Un arsenal de tres lanzamientos que encanta a los ojeadores
Lo que separa a Bednar de la larga lista de cerradores fracasados de los Yankees no es un arma dominante. Son tres. En una época en la que la mayoría de los cerradores confían en el máximo calor y nada más, el diestro de los Yankees trabaja de norte a sur en la zona de strike con un repertorio completo.
Su bola rápida de cuatro costuras alcanza de 97 a 98 mph y vive en la parte superior de la zona. Su bola curva rompe en un ángulo de 11-5 a 77 mph y cae hacia el lado del guante, castigando a los bateadores diestros en la mitad interior. Su splitter de 91 a 92 mph genera «whiffs» y «ground balls», convirtiéndolo en un arma para los «rally-killing double plays». Los tres lanzamientos tienen una puntuación del 20% o superior en las métricas de put-away.
Su temporada completa de 2025 respaldó los números. Bednar registró un ERA de 2,30 con 27 paradas en 62,2 entradas. Ponchó a 86 bateadores frente a sólo 19 bases por bolas. Su tasa de ponches del 34,3 por ciento y su tasa de AIR del 55,9 por ciento fueron de las mejores del bullpen de la Liga Americana.
Un ojeador de la Liga Americana que habló con Klapisch esta semana no podía dejar de elogiar su planteamiento.
«El maquillaje de Bednar está fuera de serie», dijo el ojeador.
Boone valora el personaje tanto como el material

El entrenador de los Yankees, Aaron Boone, se esforzó al principio del campamento por destacar lo que Bednar aporta más allá del montículo. Tras años de drama para los cerradores de los Yankees con el mal humor de Chapman, los problemas de confianza de Holmes y las dificultades de Williams bajo los focos de Nueva York, los Yankees tienen por fin a alguien hecho para la novena entrada en el Bronx.
«Significa mucho tener personas que son tus estrellas, o jugadores principales, piezas clave que no son divas», dijo Boone. «Da siempre el ejemplo adecuado».

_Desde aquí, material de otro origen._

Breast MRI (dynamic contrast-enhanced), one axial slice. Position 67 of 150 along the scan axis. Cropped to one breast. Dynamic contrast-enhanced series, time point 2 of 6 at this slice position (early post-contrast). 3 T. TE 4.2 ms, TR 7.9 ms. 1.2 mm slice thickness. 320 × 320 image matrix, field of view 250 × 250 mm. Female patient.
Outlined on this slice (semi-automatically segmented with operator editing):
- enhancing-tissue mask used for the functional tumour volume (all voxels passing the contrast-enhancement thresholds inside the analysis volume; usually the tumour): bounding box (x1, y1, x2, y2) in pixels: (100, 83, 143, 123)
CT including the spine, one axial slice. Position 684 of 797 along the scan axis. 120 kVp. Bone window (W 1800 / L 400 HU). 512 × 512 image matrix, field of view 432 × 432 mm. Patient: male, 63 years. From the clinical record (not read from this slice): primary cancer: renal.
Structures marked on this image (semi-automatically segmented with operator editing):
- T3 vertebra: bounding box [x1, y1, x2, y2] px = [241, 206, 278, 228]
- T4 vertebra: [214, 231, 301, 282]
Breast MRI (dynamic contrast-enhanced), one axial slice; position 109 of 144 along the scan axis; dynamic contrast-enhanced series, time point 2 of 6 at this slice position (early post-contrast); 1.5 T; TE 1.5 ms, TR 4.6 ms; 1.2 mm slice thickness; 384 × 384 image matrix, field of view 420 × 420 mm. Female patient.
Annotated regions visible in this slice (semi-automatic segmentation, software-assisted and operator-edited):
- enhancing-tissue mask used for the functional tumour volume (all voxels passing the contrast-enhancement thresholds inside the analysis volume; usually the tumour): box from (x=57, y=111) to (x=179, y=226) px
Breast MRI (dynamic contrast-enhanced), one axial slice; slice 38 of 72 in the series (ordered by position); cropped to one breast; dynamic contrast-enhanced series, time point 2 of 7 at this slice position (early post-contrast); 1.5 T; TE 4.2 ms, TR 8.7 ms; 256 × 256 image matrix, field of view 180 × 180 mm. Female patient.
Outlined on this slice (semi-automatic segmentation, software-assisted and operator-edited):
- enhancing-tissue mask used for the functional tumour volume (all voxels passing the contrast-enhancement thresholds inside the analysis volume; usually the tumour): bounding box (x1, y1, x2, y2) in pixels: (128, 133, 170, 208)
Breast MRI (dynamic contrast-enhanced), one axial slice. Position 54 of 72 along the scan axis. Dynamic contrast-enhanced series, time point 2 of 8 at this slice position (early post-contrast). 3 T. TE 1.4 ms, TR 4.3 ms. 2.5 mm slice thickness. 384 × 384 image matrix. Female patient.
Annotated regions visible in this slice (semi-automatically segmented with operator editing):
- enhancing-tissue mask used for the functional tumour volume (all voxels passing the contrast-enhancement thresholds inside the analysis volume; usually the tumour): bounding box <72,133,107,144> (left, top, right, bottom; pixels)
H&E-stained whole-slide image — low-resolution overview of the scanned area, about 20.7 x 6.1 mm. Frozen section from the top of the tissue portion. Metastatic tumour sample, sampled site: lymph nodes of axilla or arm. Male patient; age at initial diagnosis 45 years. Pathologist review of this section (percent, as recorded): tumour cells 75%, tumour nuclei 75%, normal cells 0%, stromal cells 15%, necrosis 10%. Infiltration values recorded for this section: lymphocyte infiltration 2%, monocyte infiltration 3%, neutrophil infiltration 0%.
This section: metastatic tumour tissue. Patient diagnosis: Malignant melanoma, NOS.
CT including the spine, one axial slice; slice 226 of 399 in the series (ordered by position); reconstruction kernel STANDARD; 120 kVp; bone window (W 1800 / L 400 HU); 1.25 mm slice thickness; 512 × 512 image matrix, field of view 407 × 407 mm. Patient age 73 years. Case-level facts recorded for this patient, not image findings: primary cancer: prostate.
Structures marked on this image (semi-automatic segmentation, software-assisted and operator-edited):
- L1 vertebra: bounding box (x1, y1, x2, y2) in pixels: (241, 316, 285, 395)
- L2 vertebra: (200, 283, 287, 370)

Como escribió Klapisch para NJ.com, «Nada de esto garantiza la perfección. Pero en una escala del uno a Mariano, Bednar podría estar más cerca que cualquier yanqui en años».
Doval y Cruz dan al bullpen de los Yankees verdadera profundidad
Bednar no está trabajando solo. El grupo de última entrada de los Yankees parece más fuerte de lo que ha sido en años. El diestro Camilo Doval, con cinco años de experiencia en las grandes ligas como cerrador en San Francisco y Boston, es el principal preparador, con funciones de cerrador suplente. La temporada pasada, Doval salvó 16 partidos en 65,1 entradas y tiene una mezcla de tres lanzamientos que roza los 160 km/h.
Fernando Cruz añade otro brazo fiable a la retaguardia de los Yankees. Entre Bednar, Doval y Cruz, los Yankees tienen tres opciones de última entrada con el tipo de capacidad de lanzamiento y experiencia que ha faltado desde la última temporada de Rivera en el Bronx.
El carrusel de cerradores que definió la era post-Rivera puede haber terminado por fin. Los Yankees tienen a su hombre. Y por primera vez en más de una década, su cerrador tiene realmente el aspecto adecuado.